I should've chimed in bit earlier.
NVMe testing is very tricky. to explain a bit more, the drive directly sits on pcie bus directly as compared to traditional sata drives. which means that there is a direct highway between the drive, memory, dma controller and cpu. there is no translation between sata protocol etc... to add to this nvme is a very simple protocol optimized for speed. has too many completion queues compared to sata. because of all these reasons, they are very very fast.
now coming to perf numbers; the drive manufacturing companies always want to show off; so they post the best numbers. so they post numbers for the raw drive performance. to explain this, writing a file on operating system is a stack of protocol conversions; in windows example, right click -> paste -> ntfs read+write (ntfs implements its own caching) -> block device (has its own caching) -> scsi protocol -> sata protocol -> actual drive in case of sata drive. in case of nvme few layers are removed.

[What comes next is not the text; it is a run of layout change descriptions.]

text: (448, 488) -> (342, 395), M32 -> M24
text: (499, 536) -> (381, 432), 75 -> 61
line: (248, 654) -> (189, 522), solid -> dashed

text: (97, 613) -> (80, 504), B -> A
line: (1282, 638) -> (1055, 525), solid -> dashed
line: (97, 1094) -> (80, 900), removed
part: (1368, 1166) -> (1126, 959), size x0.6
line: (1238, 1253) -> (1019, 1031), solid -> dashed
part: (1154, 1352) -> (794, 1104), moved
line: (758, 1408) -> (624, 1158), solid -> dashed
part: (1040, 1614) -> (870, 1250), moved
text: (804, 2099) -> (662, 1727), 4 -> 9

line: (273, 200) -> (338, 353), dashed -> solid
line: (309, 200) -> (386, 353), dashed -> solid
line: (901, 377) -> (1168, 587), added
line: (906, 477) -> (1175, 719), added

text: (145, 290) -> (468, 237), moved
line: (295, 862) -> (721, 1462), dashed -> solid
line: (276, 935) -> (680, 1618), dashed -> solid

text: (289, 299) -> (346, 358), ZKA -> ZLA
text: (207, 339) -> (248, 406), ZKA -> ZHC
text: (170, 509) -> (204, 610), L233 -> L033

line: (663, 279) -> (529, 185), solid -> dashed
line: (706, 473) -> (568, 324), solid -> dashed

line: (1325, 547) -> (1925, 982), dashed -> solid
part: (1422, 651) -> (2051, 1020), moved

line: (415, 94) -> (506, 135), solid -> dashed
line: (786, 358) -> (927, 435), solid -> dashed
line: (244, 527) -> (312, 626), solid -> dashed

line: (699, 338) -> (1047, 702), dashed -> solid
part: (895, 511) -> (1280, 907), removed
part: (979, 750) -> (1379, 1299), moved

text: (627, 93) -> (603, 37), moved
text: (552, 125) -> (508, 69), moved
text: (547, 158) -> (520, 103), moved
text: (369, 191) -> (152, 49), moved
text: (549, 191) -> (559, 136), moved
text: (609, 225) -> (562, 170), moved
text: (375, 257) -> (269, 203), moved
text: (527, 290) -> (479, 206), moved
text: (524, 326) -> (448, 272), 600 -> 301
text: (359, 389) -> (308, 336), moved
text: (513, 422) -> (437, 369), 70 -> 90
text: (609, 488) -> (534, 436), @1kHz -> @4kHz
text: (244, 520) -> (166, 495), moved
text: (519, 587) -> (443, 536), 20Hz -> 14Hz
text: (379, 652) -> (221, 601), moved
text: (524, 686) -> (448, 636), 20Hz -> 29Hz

The drive companies also want to show off speeds in MBps instead of IOPS because if you have 1MB block size set, you get higher MBps for same IOPS. And then they avoid all the file system, block layer and other overheads and do their tests with direct devices. For this reason, we don't use simple linux commands like dd for testing NVMe but instead use fio.
In your case you are simply doing a file copy paste and expecting it to match crystal mark/fio. it wont work like that.
TLDR; too many asterisks with drive performance stats. use fio if you want to test nvme drives. probably on a linux box with raw drives. (linux because, everyone does it like that and windows is stupid anyways.)